- Church of St. Columba
- 41°34′49″N 73°48′35″W﻿ / ﻿41.5802°N 73.8097°W
- Location: 835 Route 82, Hopewell Junction, New York
- Denomination: Roman Catholic
- Website: St. Columba Church

History
- Founded: 1992

Administration
- Archdiocese: Archdiocese of New York

= St. Columba's Church (Hopewell Junction, New York) =

The Church of St. Columba is a Roman Catholic parish church under the authority of the Roman Catholic Archdiocese of New York, located in Hopewell Junction, Dutchess County, New York State.

==History==
St. Columba Parish was founded in 1904 as a mission of nearby St. Denis' Church. The pastor at the time was Father John Columba McEvoy, thus the origin of the parish name. During that time Mass was offered in the homes of parishioners, then as numbers increased larger spaces were found to gather.

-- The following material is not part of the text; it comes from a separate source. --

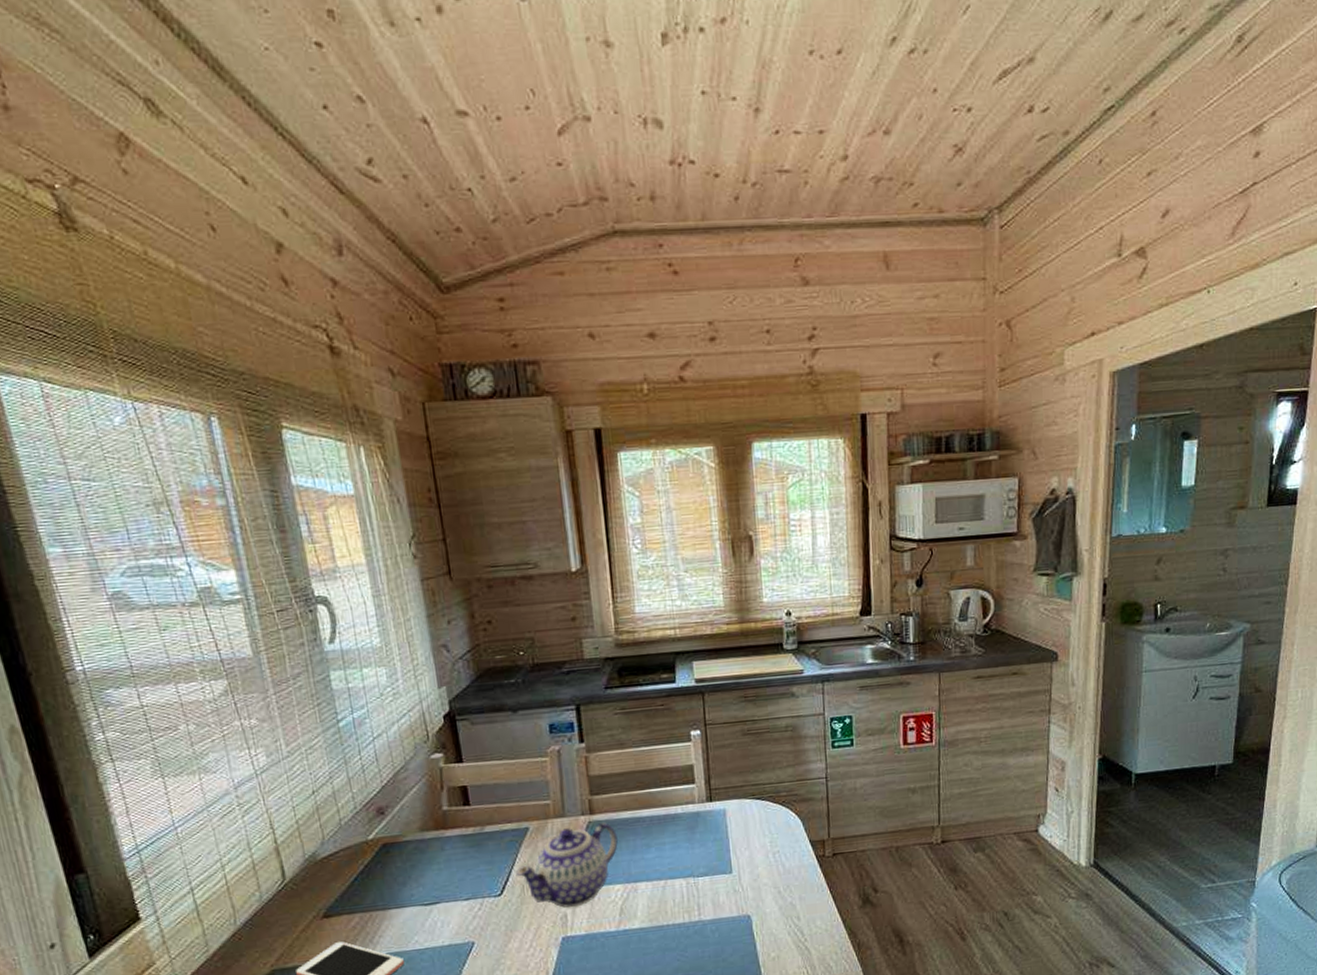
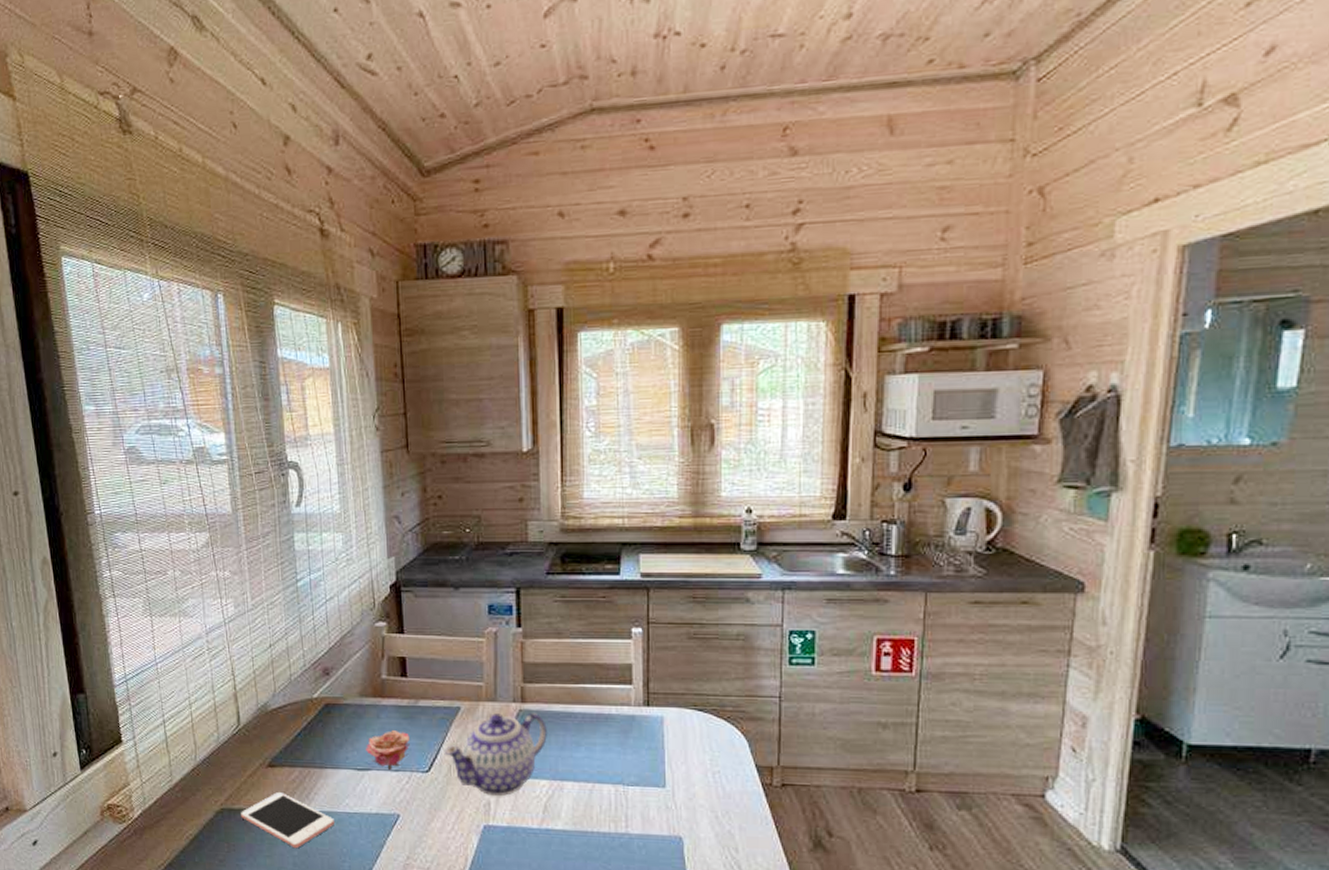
flower: none [432,860,479,901] -> present [366,730,410,771]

By 1904, Hopewell Junction had its own church near the railroad tracks. The church building is reported to have been relocated from Tivoli. Folklore tells us that the parishioners who were doing the moving accidentally dropped the building in the Hudson. Resourceful as any St. Denis parishioners of today, the movers fished the building out and brought it to its site. The new church was named St. Columba, the patron saint of Scotland. Tradition holds that the name was chosen because it was the middle name of the then pastor of St. Denis. The parish was thereafter referred to as St. Denis-St. Columba.

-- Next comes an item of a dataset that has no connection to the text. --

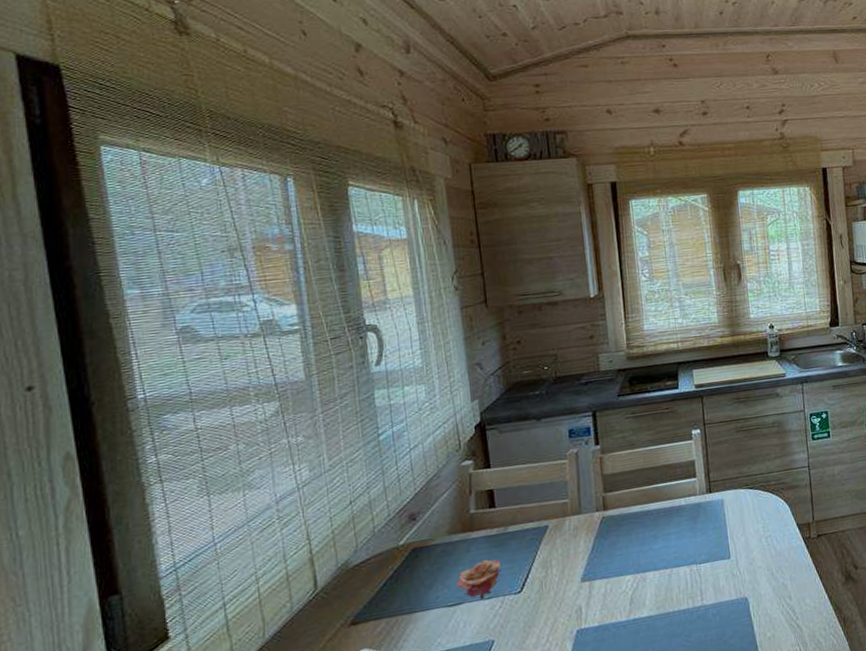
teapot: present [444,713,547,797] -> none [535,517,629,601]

In the 1950s IBM came to East Fishkill and the Hopewell Junction population surged. The present property was purchased in 1959 by the Pastor of St. Denis, Monsignor Brody. The School and Convent were built in 1964. Sister Grace Imelda was the founding Principal of our School which opened in 1965. Religious services were held in the gymnasium of the school. The Church built under the leadership of Monsignor Joseph Meehan, was dedicated on April 14, 1989. St. Columba was finally established as its own Parish in 1992 with Bishop Dominick Lagonegro as its first Pastor.

Blessed Kateri Mission was established in 1998 to accommodate the ever-increasing number of new parishioners to the area. Blessed Kateri became its own Parish in 2002.